The Legal Intelligencer's article, "Why Law Firms Must Include Men in the Push for Increased Gender Equality," cites Russell Reynolds Associates' research on women in general counsel roles in Fortune 500 companies. The article is excerpted below.
These days, "diversity" and "inclusion" (or D and I, the catchphrase du jour) are hot topics in firms of all sizes. Despite the current popularity of these issues, too often there is much talk and little action, and these important discussion points are relegated to trivial buzzwords. Such dismissal is dangerous for law firms in particular, an industry in many ways under siege. Currently, clients of all varieties are questioning the value of traditional legal services and closely scrutinizing the bills for those services. Competition is fierce. If a client grows even mildly dissatisfied with its attorney, another is clamoring to service that client better, faster and cheaper. In order for a firm to maintain its edge, it is criticial that it understand those values that are important to its clients beyond the requisite stellar, timely legal work, and to align itself as much as possible with those client values. Today, it is extremely likely that gender diversity is prominent among those values.

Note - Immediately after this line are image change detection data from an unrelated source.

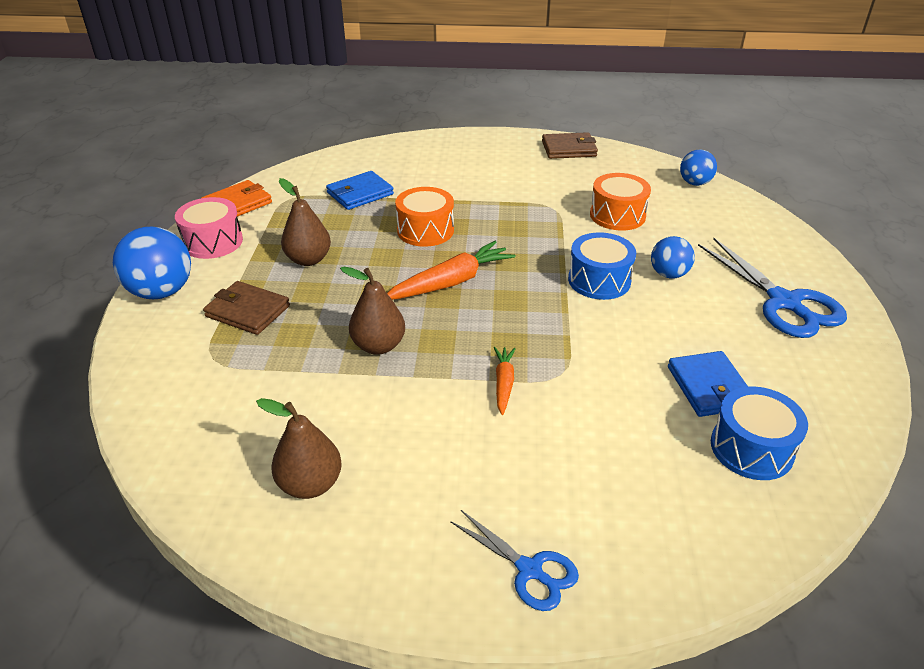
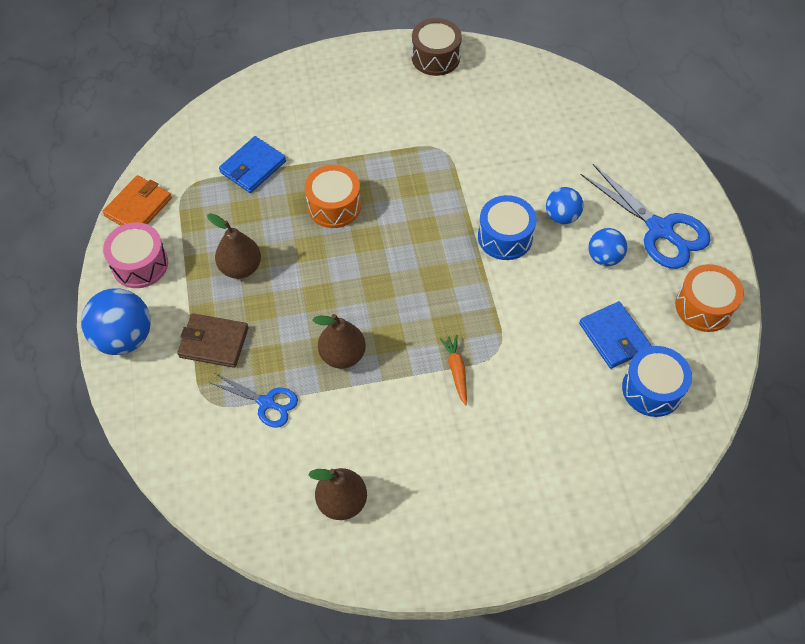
camera: 15 degrees left, 20 degrees up
(451, 282) = (379, 267): orange carrot -> none
(530, 570) = (520, 530): blue scissors -> blue scissors (267, 403)
(569, 149) = (435, 57): brown wallet -> brown drum
(617, 215) = (503, 148): orange drum -> orange drum (704, 307)
(694, 183) = (564, 87): blue ball -> blue ball (604, 257)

Businesses that form the core client base of many law firms are making real strides when it comes to gender equality, in particular in their legal departments. In 2016, women comprised 31.9 percent of all chief legal officers at Fortune 1000 companies, according to a survey by DiscoverOrg in partnership with Fortune Magazine. More significantly, a study by Russell Reynolds Associates found that in 2017 women filled a full 38 percent of all new general counsel positions in Fortune 500 companies.